* DATA TO EXAMINE *
• • • • • • •

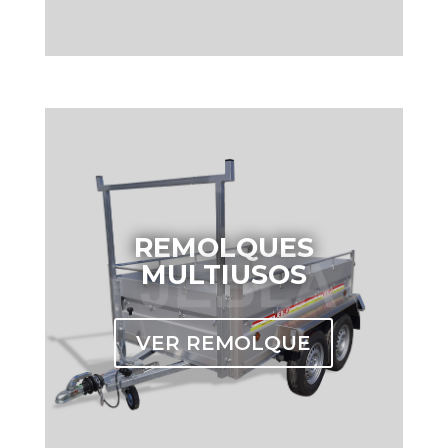
REMOLQUES
MULTIUSOS
VER REMOLQUE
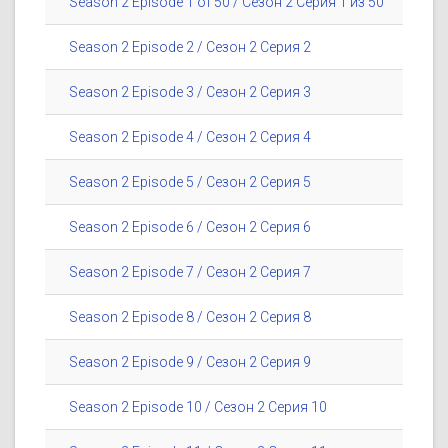
Season 2 Episode 1 of 50 / Сезон 2 Серия 1 из 50
Season 2 Episode 2 / Сезон 2 Серия 2
Season 2 Episode 3 / Сезон 2 Серия 3
Season 2 Episode 4 / Сезон 2 Серия 4
Season 2 Episode 5 / Сезон 2 Серия 5
Season 2 Episode 6 / Сезон 2 Серия 6
Season 2 Episode 7 / Сезон 2 Серия 7
Season 2 Episode 8 / Сезон 2 Серия 8
Season 2 Episode 9 / Сезон 2 Серия 9
Season 2 Episode 10 / Сезон 2 Серия 10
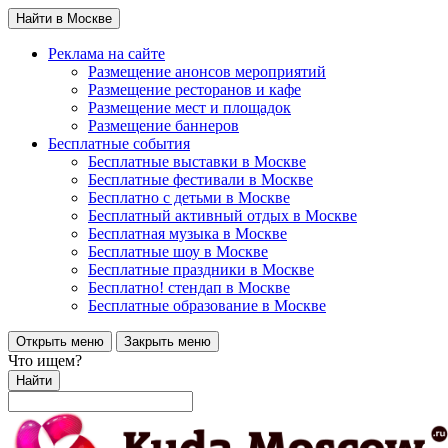
Найти в Москве
Реклама на сайте
Размещение анонсов мероприятий
Размещение ресторанов и кафе
Размещение мест и площадок
Размещение баннеров
Бесплатные события
Бесплатные выставки в Москве
Бесплатные фестивали в Москве
Бесплатно с детьми в Москве
Бесплатный активный отдых в Москве
Бесплатная музыка в Москве
Бесплатные шоу в Москве
Бесплатные праздники в Москве
Бесплатно! стендап в Москве
Бесплатные образование в Москве
Открыть меню
Закрыть меню
Что ищем?
Найти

• • • • • • •

* TASK REQUIREMENTS *
Would you please copy every line from the listing above that contains the word "Размещение"?

* RESPONSE *
Размещение анонсов мероприятий
Размещение ресторанов и кафе
Размещение мест и площадок
Размещение баннеров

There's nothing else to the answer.